Davies Ward Phillips & Vineberg LLP
- Headquarters: Toronto
- No. of offices: 3
- No. of lawyers: 242
- Major practice areas: General practice (business law)
- Date founded: 1895 (Phillips & Vineberg); 1961 (Davies Ward & Beck); 2001 (Davies Ward Phillips & Vineberg)
- Company type: Limited liability partnership
- Website: www.dwpv.com

= Davies Ward Phillips & Vineberg =

Law firm of Canada

Davies Ward Phillips & Vineberg LLP is one of Canada's "Seven Sisters" law firms with offices in Toronto, Montréal and New York City. The firm is focused on business law and acts on a wide range of commercial and financial matters on behalf of its Canadian, United States and international clients.

Commonly referred to as "Davies", the firm works for a wide range of public and private companies, as well as governments, regulatory bodies and international agencies.

==History==
The firm was formed on February 1, 2001, through the merger of two companies: Davies Ward & Beck, founded in 1961, and Phillips & Vineberg, founded in 1895.

==Recognition==
The 2019 Lexpert/American Lawyer Guide to the Leading 500 Lawyers in Canada ranks Davies as a leading Canadian firm in corporate transactions.

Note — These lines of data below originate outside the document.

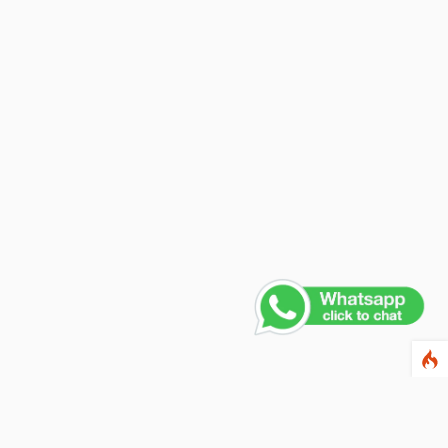
Contact Us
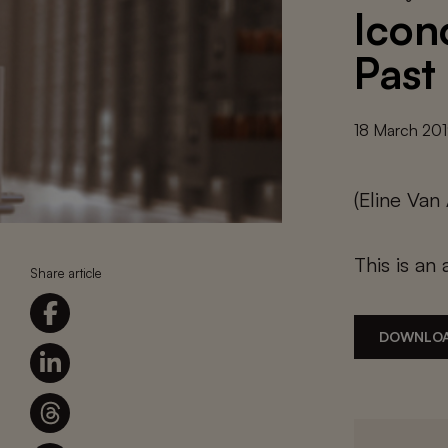
Icon
Past
18 March 20
(Eline Va
This is an 
Share article
DOWNLOA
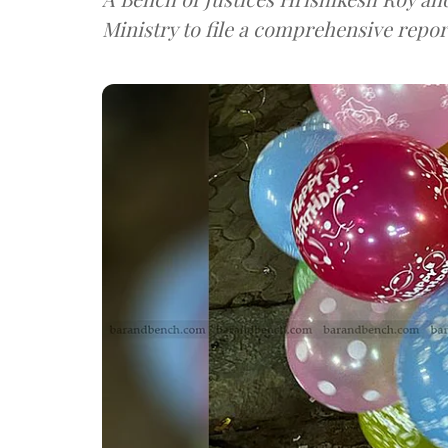
Ministry to file a comprehensive repor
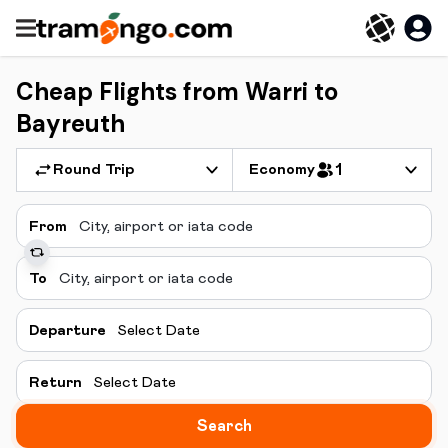
Cheap Flights from Warri to
Bayreuth
Round Trip
Economy
1
From
To
Departure
Select Date
Return
Select Date
Search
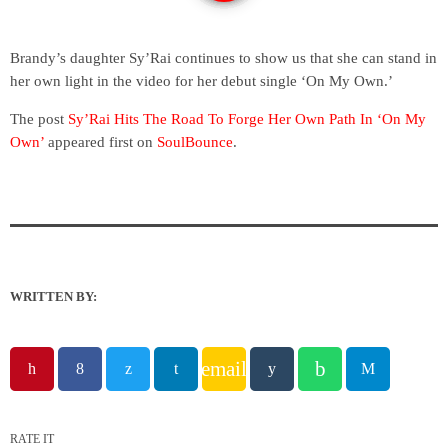
Brandy’s daughter Sy’Rai continues to show us that she can stand in
her own light in the video for her debut single ‘On My Own.’
The post
Sy’Rai Hits The Road To Forge Her Own Path In ‘On My
Own’
appeared first on
SoulBounce
.
WRITTEN BY:
email
RATE IT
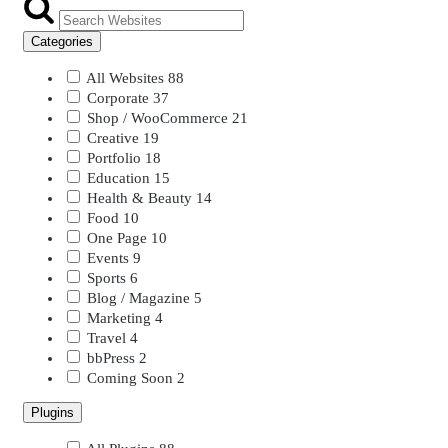
Categories
All Websites
88
Corporate
37
Shop / WooCommerce
21
Creative
19
Portfolio
18
Education
15
Health & Beauty
14
Food
10
One Page
10
Events
9
Sports
6
Blog / Magazine
5
Marketing
4
Travel
4
bbPress
2
Coming Soon
2
Plugins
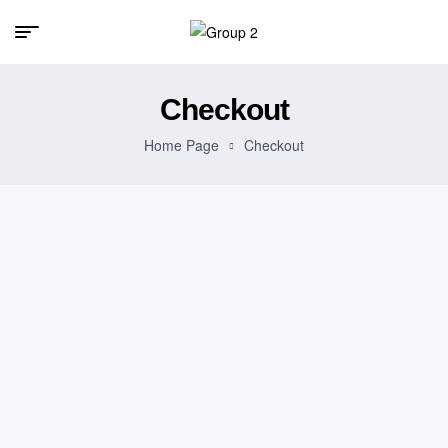
Checkout
Home Page
Checkout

The Practical Law Company lists Davies as a "Leading" corporate/M&A firm and lists a large number of individual lawyers at Davies as "Endorsed".

== Notable Lawyers ==

- Lucien Bouchard (Partner from 2001 onwards), 27th Premier of Quebec from 1996 to 2001.
- Melanie Joly, Minister of Industry and Minister responsible for the Economic Development Agency of Canada for the Regions of Quebec.
- Nigel S. Wright (Partner from 1990–1997) Chief of Staff to Prime Minister Stephen Harper.
- David Ward (Founding Partner from 1961–2010), Notable Tax Lawyer.
- Adam Fanaki (Senior Partner from 2009–2020), Competition Lawyer and Namesake of the Adam F. Fanaki Competition Law Moot.